GIVEN INFORMATION Block Start

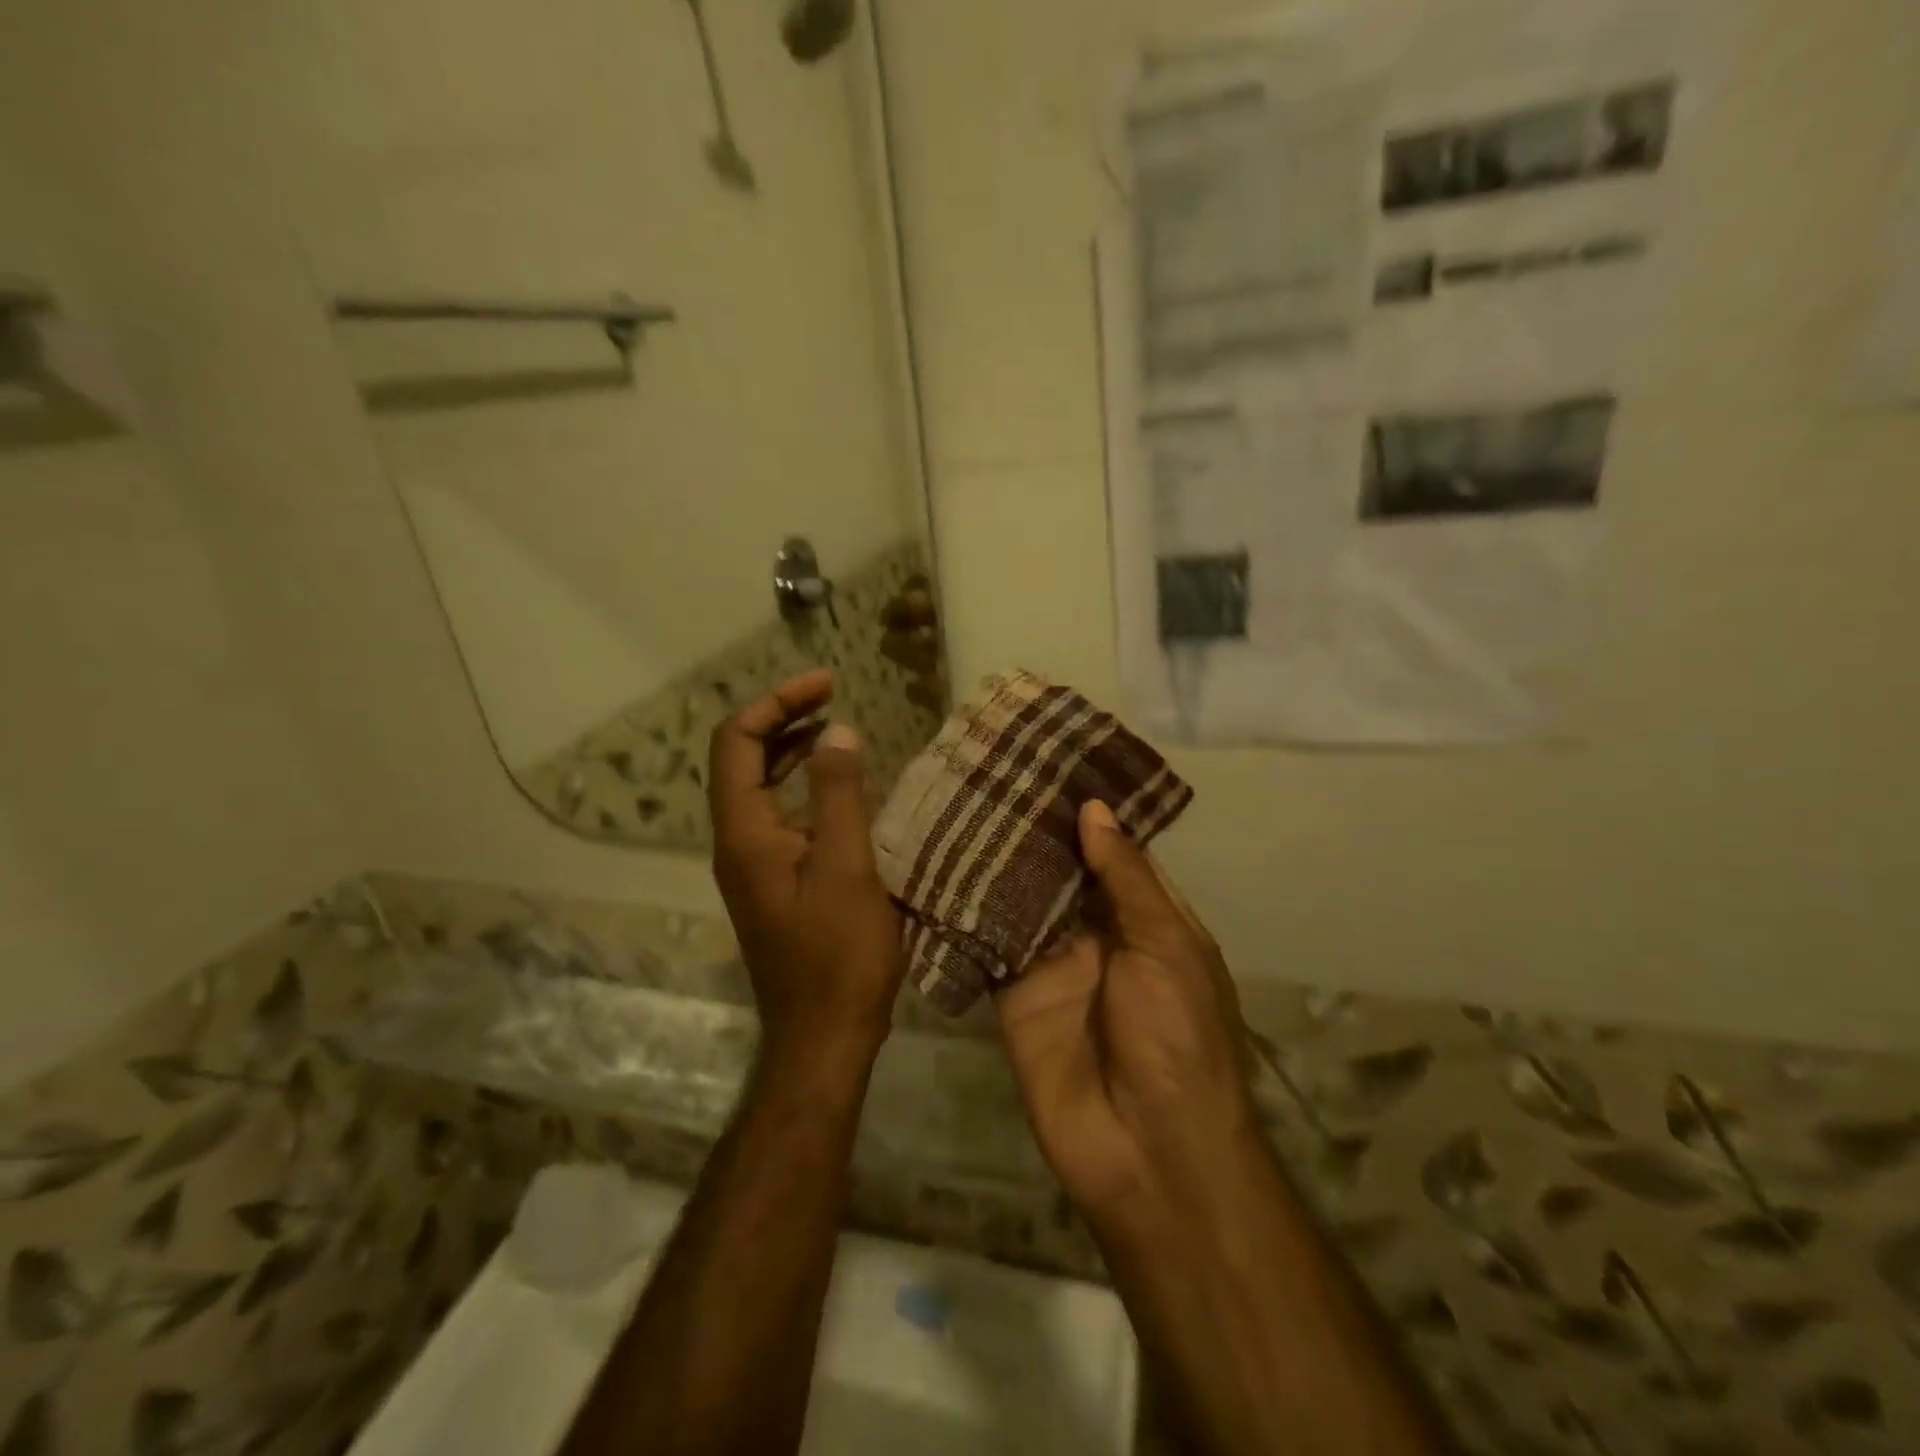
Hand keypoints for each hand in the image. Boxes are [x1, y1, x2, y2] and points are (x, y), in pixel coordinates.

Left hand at [709, 671, 905, 1062]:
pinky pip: (778, 816)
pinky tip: (840, 788)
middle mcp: (736, 842)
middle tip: (831, 694)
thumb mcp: (846, 866)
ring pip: (759, 787)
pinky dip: (803, 787)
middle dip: (782, 718)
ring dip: (791, 750)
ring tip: (834, 728)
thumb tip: (838, 732)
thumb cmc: (838, 953)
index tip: (825, 685)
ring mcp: (752, 864)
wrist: (824, 1035)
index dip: (775, 703)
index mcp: (744, 833)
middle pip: (742, 758)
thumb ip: (839, 794)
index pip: (736, 742)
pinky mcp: (772, 882)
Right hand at [997, 800, 1260, 1223]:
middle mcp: (1096, 930)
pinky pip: (987, 940)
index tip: (1049, 759)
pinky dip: (967, 907)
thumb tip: (1094, 809)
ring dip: (996, 857)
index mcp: (1145, 916)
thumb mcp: (1168, 947)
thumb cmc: (1180, 1038)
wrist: (1148, 1152)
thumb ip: (1126, 879)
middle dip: (1033, 826)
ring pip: (1019, 896)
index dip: (1085, 809)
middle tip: (990, 768)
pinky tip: (938, 861)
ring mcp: (1050, 960)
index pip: (1111, 849)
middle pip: (1060, 868)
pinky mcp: (1010, 990)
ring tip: (959, 797)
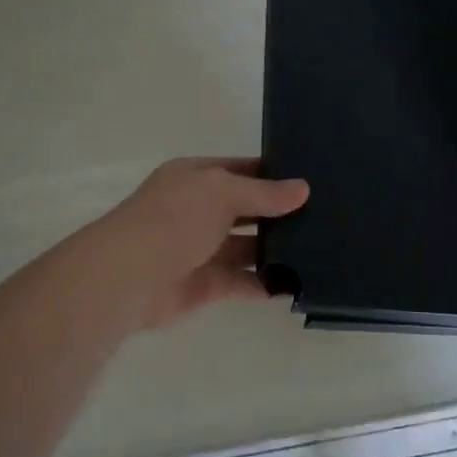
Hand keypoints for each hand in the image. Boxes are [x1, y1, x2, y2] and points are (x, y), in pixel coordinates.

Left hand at [107, 158, 309, 329]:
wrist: (129, 276)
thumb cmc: (174, 219)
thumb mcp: (222, 192)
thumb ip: (263, 193)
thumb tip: (303, 189)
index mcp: (195, 178)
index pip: (240, 170)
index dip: (272, 173)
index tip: (311, 179)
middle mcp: (198, 211)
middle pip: (246, 210)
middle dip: (279, 214)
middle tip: (326, 216)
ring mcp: (201, 249)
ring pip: (247, 248)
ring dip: (276, 250)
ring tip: (321, 249)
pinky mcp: (206, 286)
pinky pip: (243, 282)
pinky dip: (267, 284)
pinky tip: (299, 282)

GIVEN INFORMATION Block End

→ WHAT YOU HAVE TO DO
Repeat the listing verbatim, pictures excluded.

→ WORKED SOLUTION
Hand keypoints for each hand in the image. Boxes are [x1, y1, x2, y2] and points are (x, y), in pixel coordinates.

Left hand at [709, 671, 905, 1062]:
pinky pip: (778, 816)
pinky tip: (840, 788)
middle mcp: (736, 842)
middle tip: (831, 694)
thumb mcp: (846, 866)
ring pip: (759, 787)
pinky dip: (803, 787)
middle dip: (782, 718)
ring dip: (791, 750)
ring tip: (834, 728)
thumb tip: (838, 732)
thumb cmc: (838, 953)
index tip: (825, 685)
ring mcp: (752, 864)
wrist: (824, 1035)
index dip: (775, 703)
index mcp: (744, 833)
middle pip: (742, 758)
thumb ip: (839, 794)
index pip: (736, 742)
pinky mcp: (772, 882)
Right hand at [997, 800, 1260, 1223]:
middle mcp: (1096, 930)
pinky pip: (987, 940)
index tip: (1049, 759)
pinky dip: (967, 907)
thumb tip: (1094, 809)
ring dip: (996, 857)
index mcp: (1145, 916)
thumb mcp: (1168, 947)
thumb cmc: (1180, 1038)
wrist: (1148, 1152)
thumb ip: (1126, 879)
middle dip: (1033, 826)
ring pip: (1019, 896)
index dip: (1085, 809)
middle tip: (990, 768)
pinky tip: (938, 861)
ring mcp: (1050, 960)
index pip: (1111, 849)
middle pip: (1060, 868)
pinky mcp: (1010, 990)
ring tip: (959, 797)
Hand keypoints for each hand in the image. Boxes are [x1, y1, x2, y2] and points are (x, y), in pixel coordinates.

Left hand at [107, 158, 309, 329]:
wrist: (129, 276)
thumb cmc: (174, 219)
thumb mcp: (222, 192)
thumb ip: (263, 193)
thumb tip: (303, 189)
index mcp: (195, 178)
index pip: (240, 170)
index dip: (272, 173)
index tip: (311, 179)
middle mcp: (198, 211)
middle pip: (246, 210)
middle dip: (279, 214)
middle tip: (326, 216)
ring mcp: (201, 249)
ring pip: (247, 248)
ring dip: (276, 250)
ring tip: (321, 249)
pinky mcp: (206, 286)
pinky pip: (243, 282)
pinky dip: (267, 284)
pinky tip: (299, 282)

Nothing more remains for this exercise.